Pedofilia, anche la Chiesa Protestante Unita confessa i suoi crimini: "Pastori sposati abusavano dei bambini"
di Davide Romano
Vi fu un tempo in cui i protestanti
francesi guardavano con distaccata superiorità agli scandali della Chiesa
cattolica. "È il celibato", mormoravano nei loro templi. "È la
struttura gerarchica vaticana". Poi è arrivata la lettera di Catherine.
Ottantun anni, una vita passata a
nascondere il suo segreto, Catherine (nome di fantasia) ha scritto quest'estate
alla redazione di Réforme, il
giornale protestante francese. Ha raccontato di quando, bambina, fu abusata da
un pastore riformato. Non un giovane
focoso, non un celibe represso, ma un pastore in pensione, sposato, padre di quattro figli e nonno. Per sessant'anni ha
sepolto quel trauma, emerso solo quando suo figlio si è tolto la vita. "Ho
continuato ad andare avanti nella vita senza pormi domande", ha scritto,
"senza sapere da dove venisse il mio disagio".
La Chiesa protestante unita di Francia (EPUdF) ha dovuto ammettere che
il caso di Catherine non era isolato. Con un gesto che ricorda la confessione
pubblica tanto cara ai riformatori del XVI secolo, ha deciso di aderire alla
Commissione di riconoscimento e riparazione (Crr). Un organismo nato, ironia
della sorte, proprio per gestire gli scandali della Chiesa cattolica.
"Due anni fa", racconta Emmanuelle Seyboldt, presidente del
consiglio nazionale della Chiesa
Protestante Unita di Francia, "abbiamo creato una cellula di ascolto
professionale e indipendente". Ma non bastava. Le vittime di abusi di
venti, trent'anni fa chiedevano qualcosa di più del semplice ascolto. La Chiesa
ha stanziato fino a 60.000 euro per ogni vittima. Non un risarcimento - come si
può risarcire una vita spezzata? - ma un riconoscimento simbolico del danno subito,
qualcuno mormora anche troppo simbolico.
Seyboldt sostiene che la struttura
collegiale della Chiesa protestante
unita e la limitazione dei mandati abbiano impedito una "deriva
sistemica". Ma Valérie Duval-Poujol, vicepresidente della Federazione protestante di Francia, non
è d'accordo. Parla di "fattori aggravanti": i rapporti di potere, una
sopravvalutazione quasi idolatrica della figura pastorale, tabù ancestrali
sulla sessualità, disuguaglianze tra uomini e donne. Le stesse dinamiche,
guarda caso, che, a detti di alcuni, si ritrovano anche nella Chiesa cattolica.

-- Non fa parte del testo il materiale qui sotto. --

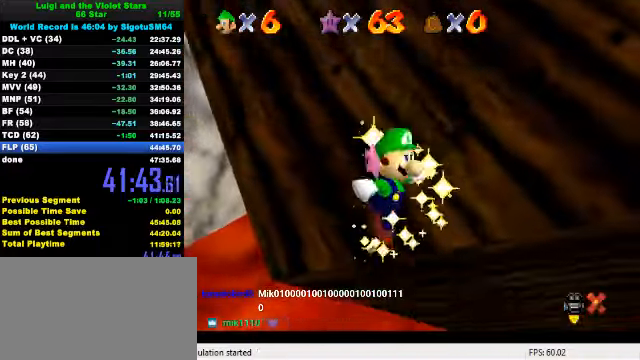
Gameplay with keyboard; each line is a JSON object with the keys held at the frame after it. "events" lists presses ("down") and releases ("up") of "a", "c", "ctrl", "d", "down", "left", "return", "right", "s", "shift", "up", "w", "x" and "y" between this image and that frame as [ms after this image, input, new state], when the widget could be followed in between. No other keys are recorded. Mouse input is not recorded.
{"keys": [], "events": []}
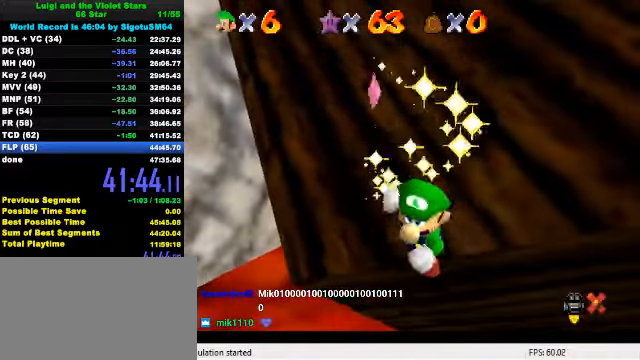
{"keys": [], "events": []}
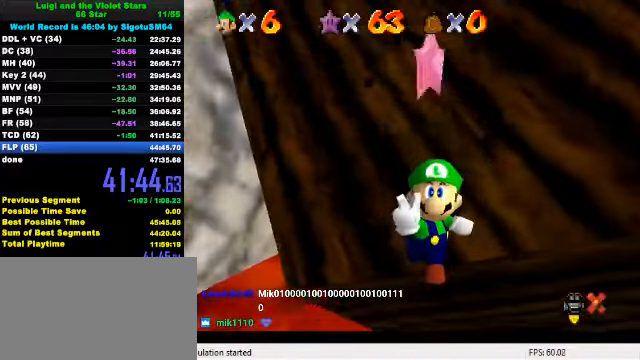
{"keys": [], "events": []}
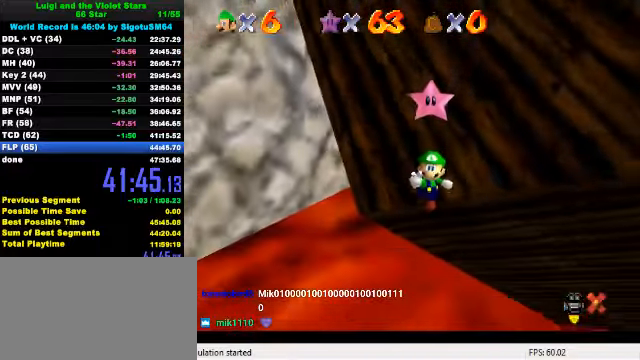
{"keys": [], "events": []}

I numeri, per ora, sono contenuti. La
cellula d'ascolto ha ricevuto poche denunce di abusi storici, "si contano
sulle dita di una mano", dice Seyboldt. Ma quante vittime tacciono ancora? Quante Catherine aspettano
sessant'anni prima di trovare il coraggio di parlare?

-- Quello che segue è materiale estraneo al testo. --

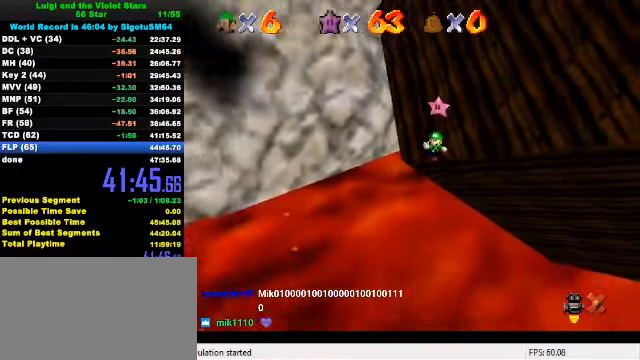
{"keys": [], "events": []}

La verità è che i protestanti
francesi stanno imparando, a loro spese, che non basta essere eredi di Calvino per essere immuni dalla
corruzione morale. La vera Riforma, oggi come nel 1517, passa attraverso il
pentimento, la confessione pubblica e la riparazione del male commesso. Anche
se questo significa ammettere che i demoni non abitano solo in Vaticano.

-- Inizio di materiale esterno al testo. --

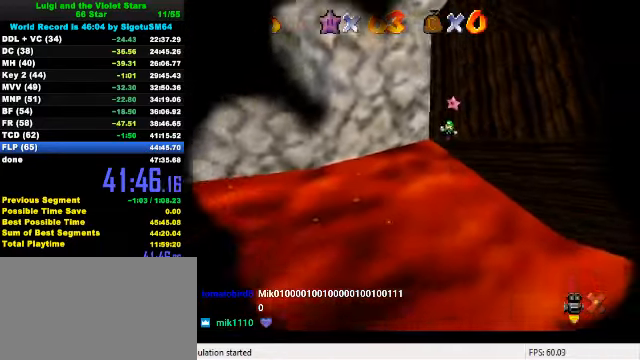
{"keys": [], "events": []}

il tuo articolo affronta con durezza e lucidità un tema scottante che mette a nudo l’ipocrisia delle Chiese protestanti, svelando come nessuno, nemmeno chi si erge a giudice delle debolezze altrui, sia immune dalla corruzione morale. La superiorità etica ostentata per decenni da certe confessioni riformate crolla miseramente di fronte alle testimonianze di vittime come Catherine, rivelando che il male non rispetta confini dottrinali né modelli organizzativi.
RispondiEliminaCiò che emerge con forza è l’arroganza con cui, per anni, si è guardato agli scandali della Chiesa cattolica come frutto esclusivo delle sue strutture. Il celibato obbligatorio, la gerarchia piramidale, l’opulenza del Vaticano: facili bersagli per chi voleva costruirsi un’aura di purezza morale. Ma i fatti dimostrano che il problema non è il celibato né una struttura gerarchica: il problema è umano, universale, e radicato in ogni contesto in cui il potere si mescola alla sacralità.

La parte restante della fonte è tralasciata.